Besides I also know that there may be any external Java library which implements the vech function: vech returns the vector obtained by eliminating all supradiagonal elements of the square matrix X and stacking the result one column above the other. This has uses in matrix calculus where the underlying matrix is symmetric and it would be pointless to keep values above the main diagonal.
Substantially, given a matrix A = {{a,c},{b,d}}, by applying vech(A), the result will be
vech(A) = {a,b,d}.
EDIT
I mean something like the following:
a11 a12 a13 a14
a22 a23 a24
A= a33 a34 (aij = aji)
a44
Packed storage of the upper triangle of A:
AP = { a11, a12, a22, a13, a23, a33, a14, a24, a34, a44 }
public static double[] vech(double[][] a) {
int na = Math.min(a.length, a[0].length); // Dimension of the matrix
int nv = na * (na + 1) / 2; // 1 + 2 + 3 + .. + na
double[] v = new double[nv];
int k = 0; // index in v.
for (int i = 0; i < na; ++i) {
for (int j = 0; j <= i; ++j) {
v[k] = a[i][j];
++k;
}
}
return v;
}
Case 2x2 Matrix:
Picks [0][0], [1][0], [1][1] (skipping [0][1])
Row-major order: (C, C#, Java) a[i][j] is element at row i, column j.
The code flattens the bottom left triangle.
Column-major order: (MATLAB, SciLab) a[i][j] is element at column i, row j.

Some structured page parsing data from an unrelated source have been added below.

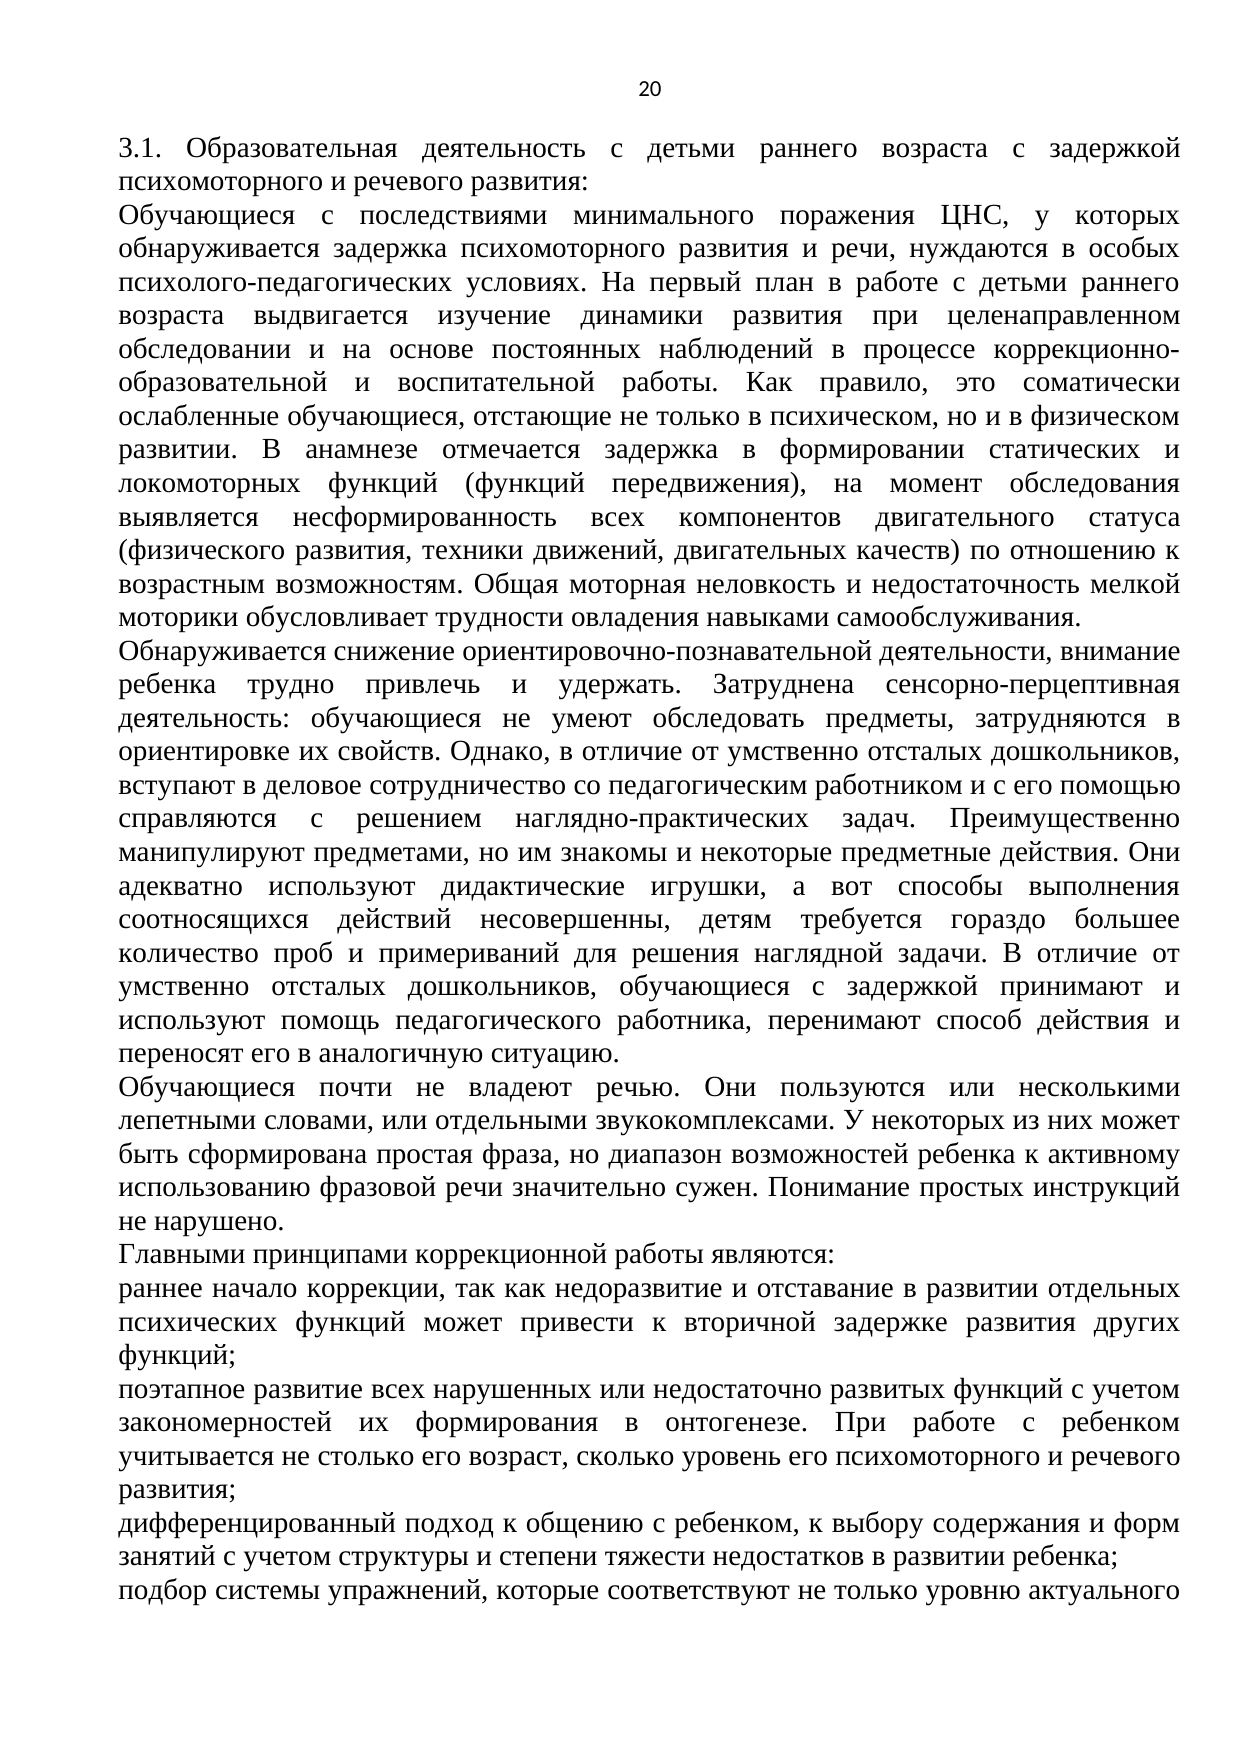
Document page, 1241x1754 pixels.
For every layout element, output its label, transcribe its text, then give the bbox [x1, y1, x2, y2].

text дифференцированный подход к общению с ребенком, к выбору содержания и форм занятий с учетом структуры и степени тяжести недостатков в развитии ребенка; [118, 1505, 1181, 1572]
text раннее начало коррекции, так как недоразвитие и отставание в развитии отдельных психических функций может привести к вторичной задержке развития других функций; [118, 1270, 1181, 1371]
text Обучающиеся почти не владеют речью. Они пользуются или несколькими лепетными словами, или отдельными звукокомплексами. У некоторых из них может быть сформирована простая фраза, но диапазон возможностей ребенка к активному использованию фразовой речи значительно сужен. Понимание простых инструкций не нарушено. [118, 1069, 1181, 1237]
text 3.1. Образовательная деятельность с детьми раннего возраста с задержкой психомоторного и речевого развития: [118, 130, 1181, 197]
text Обнаруживается снижение ориентировочно-познавательной деятельности, внимание ребенка трудно привлечь и удержать. Затруднена сенсорно-перцептивная деятельность: обучающиеся не умеют обследовать предметы, затрудняются в ориентировке их свойств. Однако, в отличие от умственно отсталых дошкольников, вступают в деловое сотрудничество со педагогическим работником и с его помощью справляются с решением наглядно-практических задач. Преимущественно манипулируют предметами, но им знакомы и некоторые предметные действия. Они адекватно используют дидактические игрушки, а вот способы выполнения соотносящихся действий несовершенны, детям требуется гораздо большее количество проб и примериваний для решения наглядной задачи. В отличие от умственно отсталых дошкольников, обучающиеся с задержкой принимают и используют помощь педагогического работника, перенимают способ действия и переносят его в аналогичную ситуацию. [118, 633, 1181, 1069]
text поэтапное развитие всех нарушенных или недостаточно развитых функций с учетом закономерностей их формирования в онтогенезе. При работе с ребенком учитывается не столько его возраст, сколько уровень его психомоторного и речевого развития; [118, 1371, 1181, 1505]
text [118, 1572, 1181, 1606]
text Обучающиеся с последствиями минимального поражения ЦНС, у которых обнаруживается задержка психомоторного развития и речи, нуждаются в особых психолого-педагогических условиях. На первый план в работе с детьми раннего возраста выдвигается изучение динамики развития при целенаправленном обследовании и на основе постоянных наблюдений в процессе коррекционно-образовательной и воспитательной работы. Как правило, это соматически ослабленные обучающиеся, отстающие не только в психическом, но и в физическом развитии. В анамнезе отмечается задержка в формировании статических и локомоторных функций (функций передвижения), на момент обследования выявляется несформированность всех компонентов двигательного статуса (физического развития, техники движений, двигательных качеств) по отношению к возрастным возможностям. Общая моторная неловкость и недостаточность мелкой моторики обусловливает трудности овладения навыками самообслуживания. [118, 197, 1181, 633]
text Главными принципами коррекционной работы являются: [118, 1237, 1181, 1270]
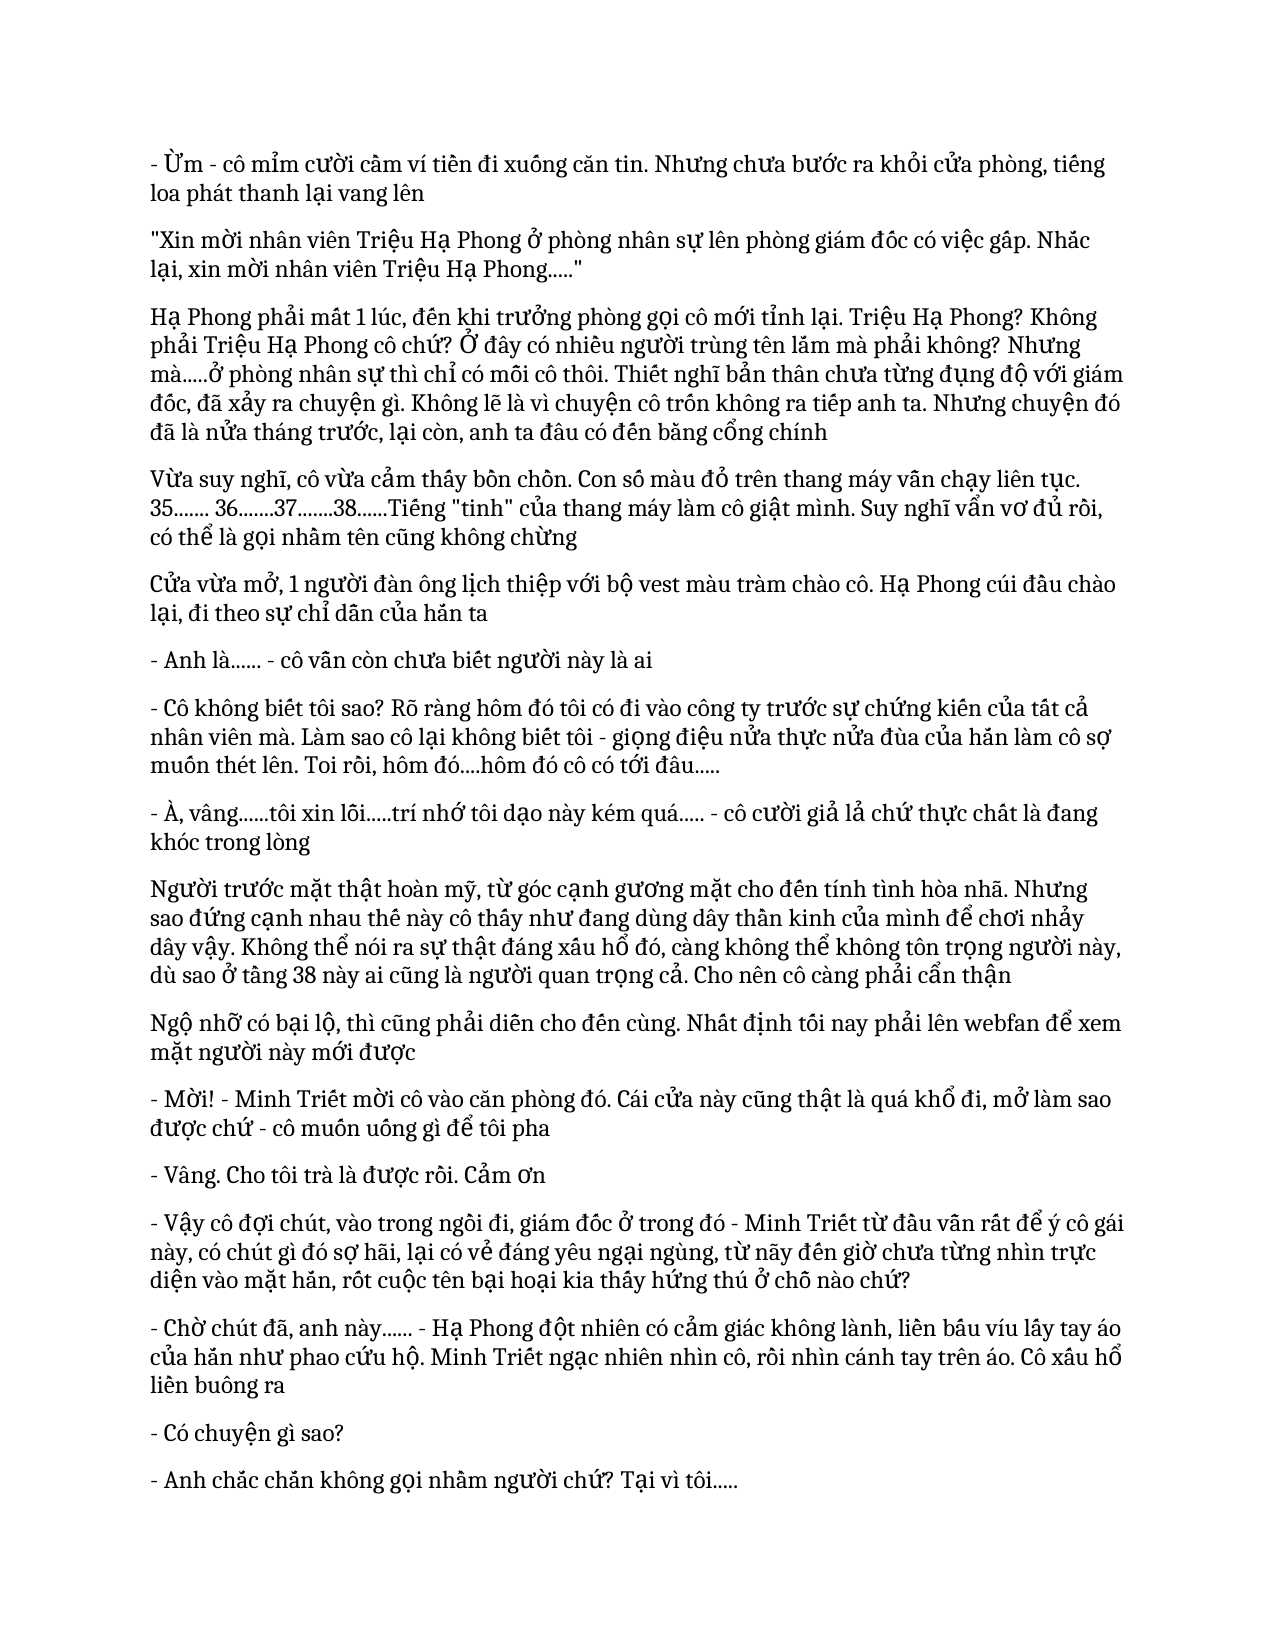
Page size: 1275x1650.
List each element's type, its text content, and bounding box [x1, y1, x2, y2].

The code flattens the upper right triangle.
Other sequence
The other triangle would be given as:
for (int j = i; j < na; ++j) {
Combined with mirroring in the main diagonal, one receives the orignal triangle again:
a[j][i]
There is another interesting thing about all this packing. You can also define a mapping algorithm to convert (i, j) positon in symmetric matrix into equivalent offset in flatten array (just like you described). You can use ideas of Arithmetic progression to define such mapping. I did this while working on RandomSymmetricMatrixSource.java class in la4j. So, you can use these formulas (it doesn't handle the case when i == j):
int flatten(int i, int j) {
int offset = -1;
if (i < j) {
offset = j - (i + 1) + (int)((((size - 1) + (size - i)) / 2.0) * i);
} else {
offset = i - (j + 1) + (int)((((size - 1) + (size - j)) / 2.0) * j);
}
return offset;
}
, where size is the size of symmetric matrix.
I can't think of a library that would let you do this, although i'm sure there is one somewhere, but you could use a for loop as follows:
ArrayList<ArrayList<int>> matrix = new ArrayList<ArrayList<int>>();
// add other arraylists to your matrix here i.e.:
ArrayList<Integer> first = new ArrayList<Integer>();
first.add(1);
first.add(2);
first.add(3);
ArrayList<Integer> second = new ArrayList<Integer>();
second.add(4);
second.add(5);
second.add(6);
ArrayList<Integer> third = new ArrayList<Integer>();
third.add(7);
third.add(8);
third.add(9);
matrix.add(first);
matrix.add(second);
matrix.add(third);
ArrayList<int> finalArray = new ArrayList<int>();
for(int i=0; i<matrix.size(); i++)
{
ArrayList<Integer> inner = matrix.get(i);
for(int j=0; j<i+1; j++)
{
finalArray.add(inner.get(j));
}
}
This gives: matrix=[[1, 2, 3], [4, 5, 6], [7, 8, 9]] and finalArray=[1, 4, 5, 7, 8, 9]
Of course, this is assuming your matrix is structured using arraylists.